Holt reached and burst through the tree line with a sigh of relief. With the tree canopy above, he was safe, at least from—
Holt groaned as the yellow skull hit him from behind, tackled him to the ground. He tried to roll over, but the boy grabbed his hair, shoved his face into the dirt.
“You cost me my whole crew!” the boy shouted. “You know what that means?” Holt did know. It meant the Menagerie would hang the kid on sight, but right then he was too preoccupied to answer. The pirate pounded Holt’s face into the dirt over and over, and he struggled to get loose, but the boy’s grip was too strong.
Something growled behind them. The yellow skull gasped as a big blue gray shape rammed into him.
Holt rolled onto his back, saw the yellow skull wrestling with a large cattle dog, its mouth clamped down firmly onto the boy’s arm, its eyes intense slits. It growled angrily as it tried to chew the kid’s appendage off. The boy yelled in pain and shock.
Max. One of the few things Holt ever counted on.
Holt leapt for the yellow skull. Max was tough, but he wasn’t a pit bull. The kid would get him off eventually; it wasn’t a fight the dog could win.
Holt punched the yellow skull hard. Max let the pirate loose, barking furiously.
The two kids grappled, but it wasn’t a school yard fight—it was life or death, and they knew it.
They rolled through the dirt, and the yellow skull maneuvered on top of Holt again. His hands circled Holt’s throat, started to squeeze.
But Holt had seen it coming, got his feet underneath the boy when they rolled over. He kicked outward with everything he had… and the pirate went flying.
The yellow skull hit the ground and rolled right out of the tree line and back into the open field beyond.
Max barked after him, but Holt grabbed the dog and held him in place, staring at the open air beyond the trees with trepidation.
The yellow skull looked up in a daze. Then his eyes widened as he realized he was no longer concealed by the trees. The two looked at each other. Holt almost felt sorry for him.
Almost.
The grapling claw flashed down from the sky, pinned the pirate to the ground. Then he yelled as it ripped him upward out of sight, back into the deadly blue sky.
It was over. Holt let Max go. The dog brushed against him affectionately, licked his face. Holt smiled, tried to push Max off him, but it wasn’t the easiest task. His fur was a mixture of gray and blue with spots of black, and under it rippled muscles made strong by years of carrying packs full of salvage… and chasing the occasional rabbit. Max was considered only a medium-sized dog, but Holt had seen him readily take on creatures and kids three times his size without any hesitation.

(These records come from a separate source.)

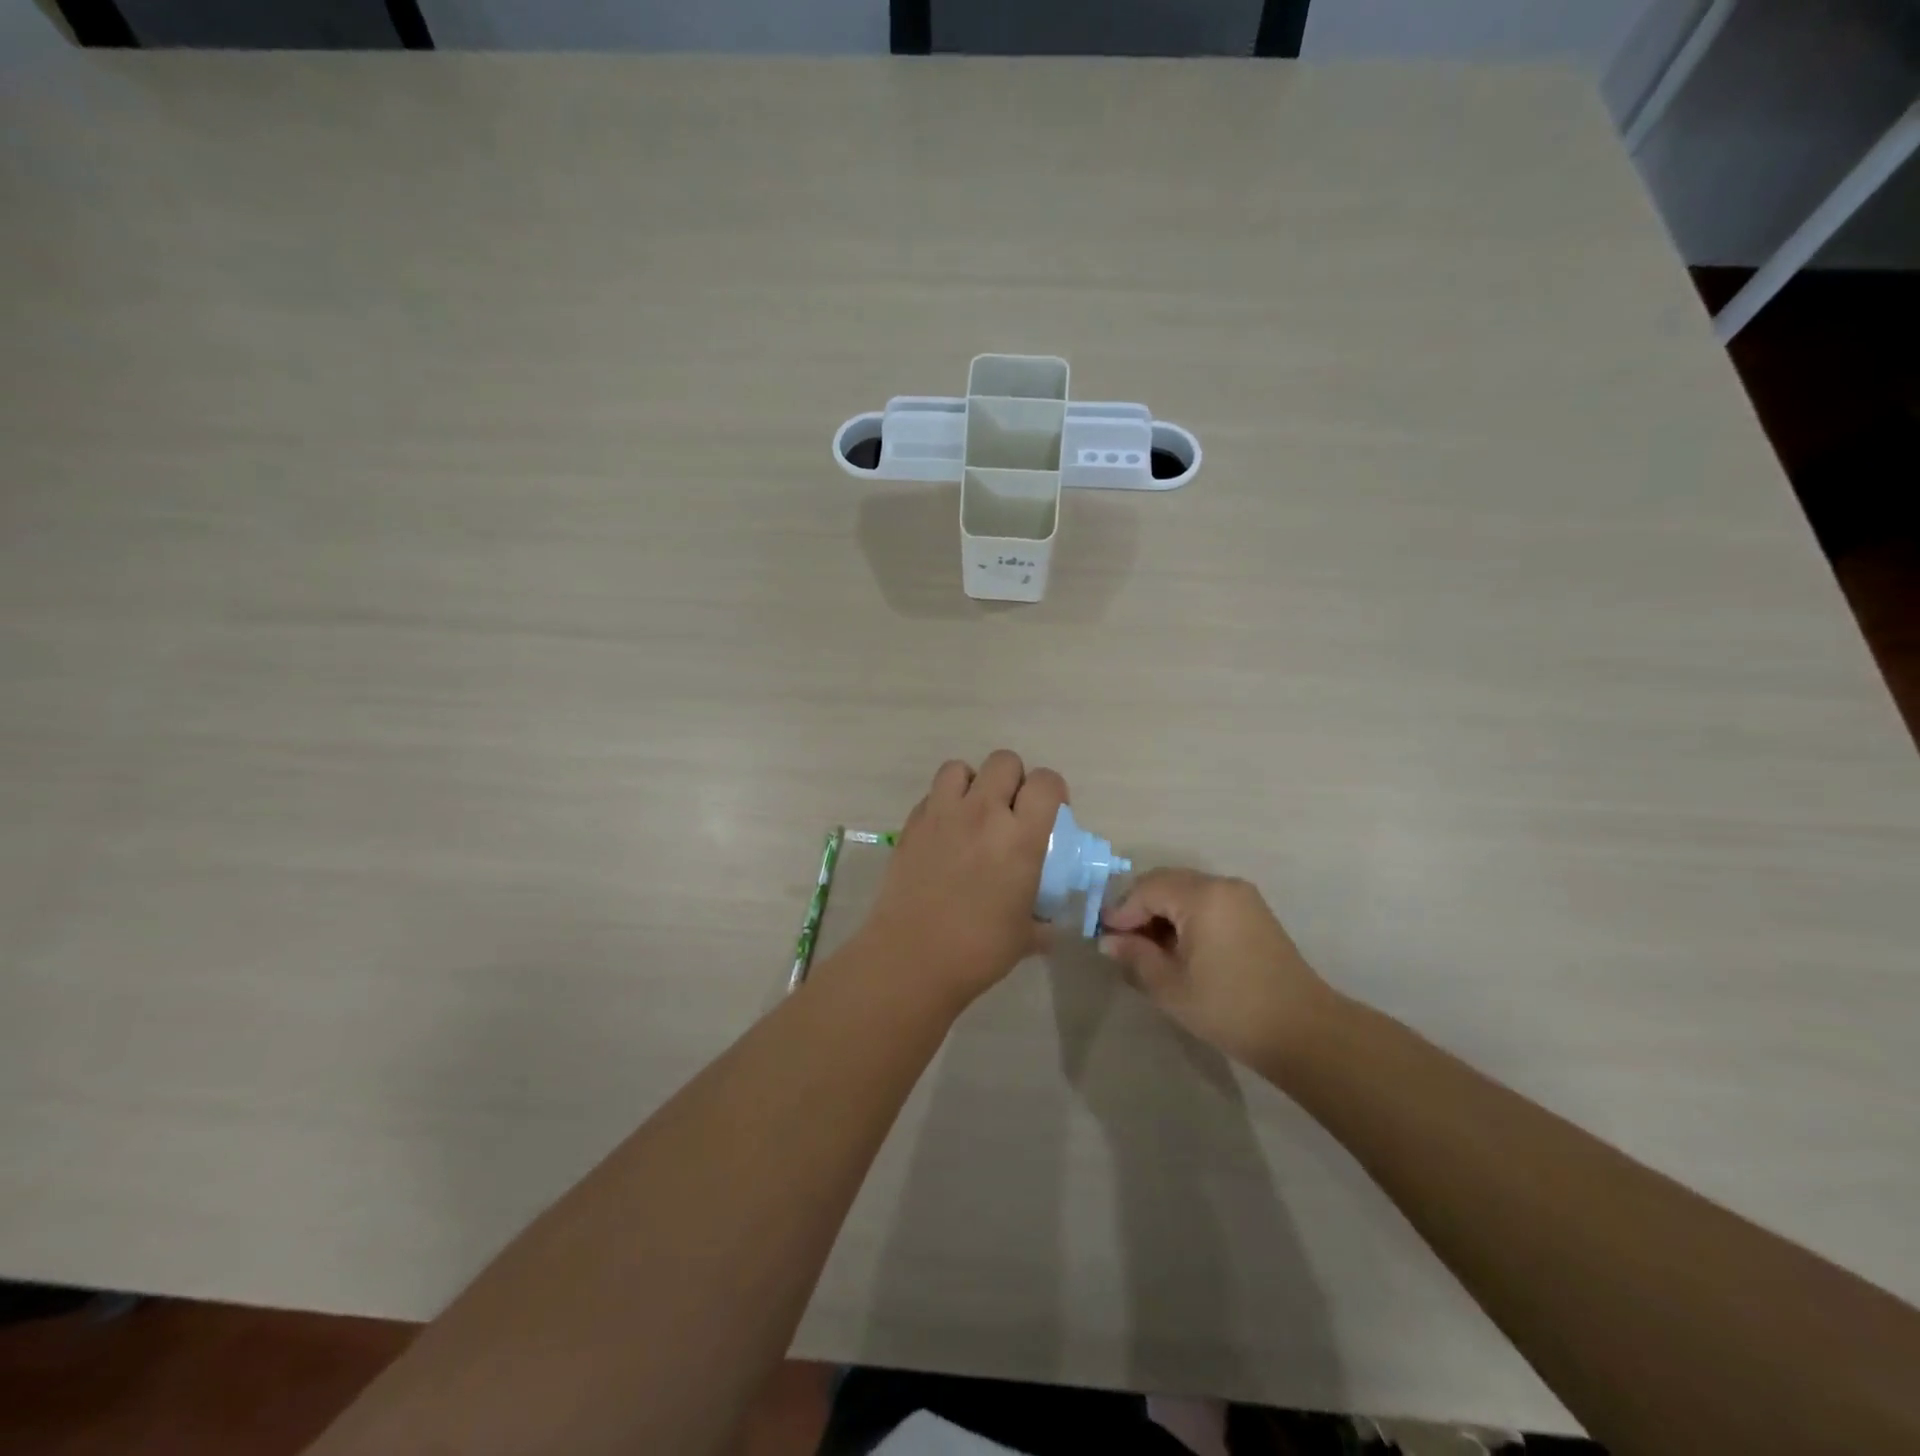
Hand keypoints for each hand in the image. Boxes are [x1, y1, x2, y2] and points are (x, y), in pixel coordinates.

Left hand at [859, 751, 1069, 1007]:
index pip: (1046, 782)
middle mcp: (982, 813)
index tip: (1050, 812)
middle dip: (1014, 780)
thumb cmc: (979, 949)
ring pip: (960, 767)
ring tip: (973, 812)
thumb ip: (1043, 921)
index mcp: (1020, 837)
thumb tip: (1049, 925)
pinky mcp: (912, 824)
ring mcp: (942, 814)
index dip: (1052, 791)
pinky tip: (945, 833)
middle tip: (1011, 811)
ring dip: (973, 783)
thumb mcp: (1026, 936)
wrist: (912, 957)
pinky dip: (942, 803)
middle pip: (1004, 761)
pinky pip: (931, 794)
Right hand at [1099, 869, 1330, 1070]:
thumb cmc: (1230, 1008)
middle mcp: (1222, 885)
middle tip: (1123, 942)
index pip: (1146, 889)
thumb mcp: (1170, 986)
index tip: (1105, 938)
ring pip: (1186, 891)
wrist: (1304, 1032)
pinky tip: (1179, 948)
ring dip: (1162, 912)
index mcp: (1202, 896)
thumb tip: (1109, 940)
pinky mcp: (1254, 913)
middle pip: (1166, 883)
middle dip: (1140, 908)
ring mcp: (1242, 897)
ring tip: (1149, 949)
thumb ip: (1135, 956)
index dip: (1121, 911)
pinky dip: (1186, 917)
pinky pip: (1208, 902)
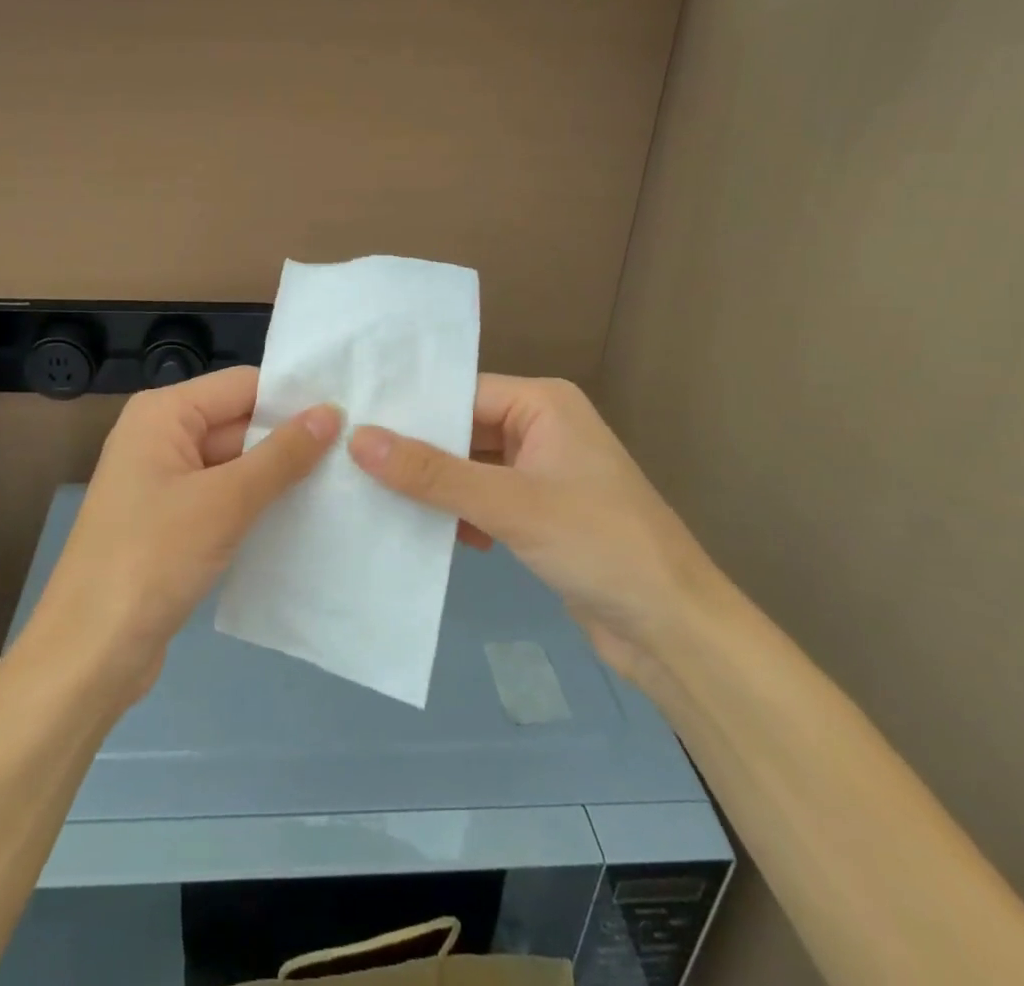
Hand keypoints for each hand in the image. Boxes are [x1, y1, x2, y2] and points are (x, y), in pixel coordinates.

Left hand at [23, 367, 340, 705]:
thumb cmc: (152, 559)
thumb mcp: (225, 502)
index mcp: (163, 413)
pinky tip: (305, 517)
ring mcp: (165, 481)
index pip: (242, 385)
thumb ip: (281, 455)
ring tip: (345, 481)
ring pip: (235, 463)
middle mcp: (161, 436)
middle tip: (357, 451)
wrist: (89, 654)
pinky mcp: (172, 521)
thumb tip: (331, 411)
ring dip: (279, 475)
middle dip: (291, 438)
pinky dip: (258, 504)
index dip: (293, 397)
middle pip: (239, 421)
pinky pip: (224, 497)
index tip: (351, 411)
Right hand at [348, 376, 712, 676]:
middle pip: (463, 430)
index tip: (350, 423)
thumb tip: (358, 438)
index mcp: (543, 403)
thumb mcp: (509, 504)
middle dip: (416, 452)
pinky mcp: (539, 514)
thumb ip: (432, 473)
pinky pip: (484, 500)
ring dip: (434, 487)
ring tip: (370, 496)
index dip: (409, 410)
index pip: (461, 393)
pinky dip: (457, 514)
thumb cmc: (598, 544)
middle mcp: (541, 427)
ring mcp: (541, 473)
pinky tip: (422, 534)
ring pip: (470, 468)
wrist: (674, 630)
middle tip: (349, 461)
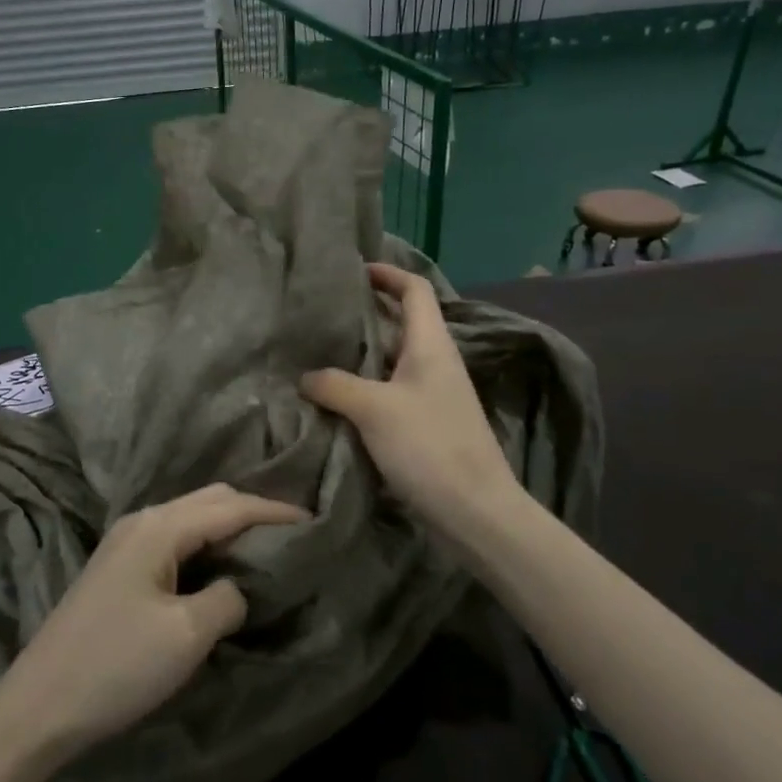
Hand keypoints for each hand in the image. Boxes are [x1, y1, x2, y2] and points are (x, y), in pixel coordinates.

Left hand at [0, 484, 306, 772]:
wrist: (37, 706)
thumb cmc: (116, 666)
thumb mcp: (186, 635)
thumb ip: (226, 598)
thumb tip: (237, 587)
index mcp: (160, 527)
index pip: (230, 506)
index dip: (274, 511)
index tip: (313, 520)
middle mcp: (142, 521)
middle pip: (208, 500)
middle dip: (252, 510)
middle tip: (291, 534)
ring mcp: (124, 543)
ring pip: (189, 518)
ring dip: (227, 526)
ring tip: (263, 548)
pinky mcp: (116, 568)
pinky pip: (173, 539)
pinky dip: (204, 543)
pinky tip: (218, 566)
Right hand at [301, 262, 514, 542]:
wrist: (475, 511)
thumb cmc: (429, 446)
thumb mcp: (374, 409)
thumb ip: (335, 385)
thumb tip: (305, 376)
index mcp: (431, 345)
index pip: (414, 290)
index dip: (388, 274)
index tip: (354, 270)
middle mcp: (434, 363)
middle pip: (400, 323)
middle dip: (364, 313)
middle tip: (322, 312)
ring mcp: (432, 395)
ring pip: (391, 360)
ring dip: (360, 354)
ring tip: (318, 351)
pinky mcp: (425, 424)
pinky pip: (389, 391)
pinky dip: (363, 387)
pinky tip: (335, 397)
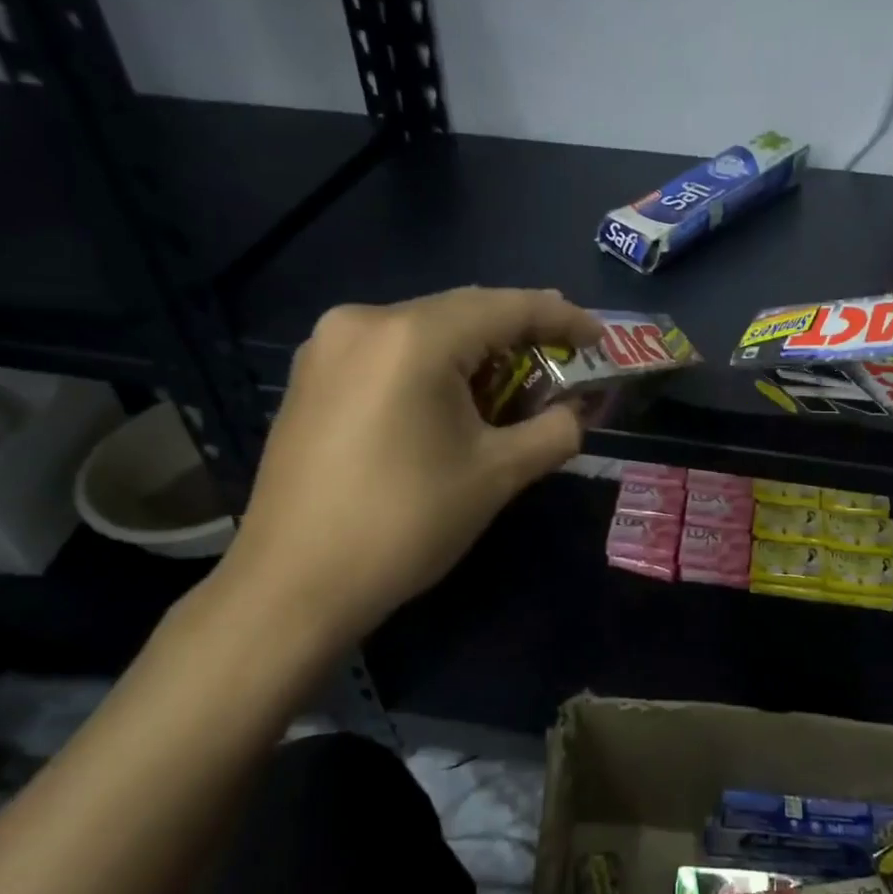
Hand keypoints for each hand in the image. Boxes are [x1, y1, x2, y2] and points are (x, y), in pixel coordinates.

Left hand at [213, 287, 601, 650]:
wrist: (291, 586)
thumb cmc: (404, 524)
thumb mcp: (497, 475)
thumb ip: (555, 431)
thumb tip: (580, 412)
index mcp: (414, 337)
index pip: (508, 307)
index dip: (562, 318)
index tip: (601, 339)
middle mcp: (365, 321)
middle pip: (465, 311)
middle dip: (520, 332)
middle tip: (566, 355)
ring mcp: (329, 345)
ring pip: (427, 328)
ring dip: (477, 348)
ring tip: (516, 379)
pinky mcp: (312, 374)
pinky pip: (392, 349)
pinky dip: (435, 363)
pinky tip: (453, 395)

“Thanks, pal,” Holt said, scratching the dog’s ears. “Another one I owe you.”
Holt found his pack and weapons where he’d left them, loaded up, made ready to move. He whistled three short notes. At the signal, Max bounded off into the trees ahead of him to scout.
Before he left, Holt looked to where the last Menagerie kid had been. Other than the scarred ground where the Vulture claw had punctured it, there was no indication anyone had ever been there at all. Here one moment. Gone the next.
Just like everyone else…
Holt set off through the trees, following Max’s trail.
HOLT CROUCHED in front of what was left of the cargo train, absently twisting the thick, black fiber bracelet he always wore on his left wrist. The train had careened off its tracks years ago, and tore a swath of destruction through the ground on either side. Most of the cars were rusting pieces of jagged metal now, overgrown with grass and weeds, stretching for more than half a mile. Some of them were still in one piece, and, even more shocking, one or two were still on the track itself.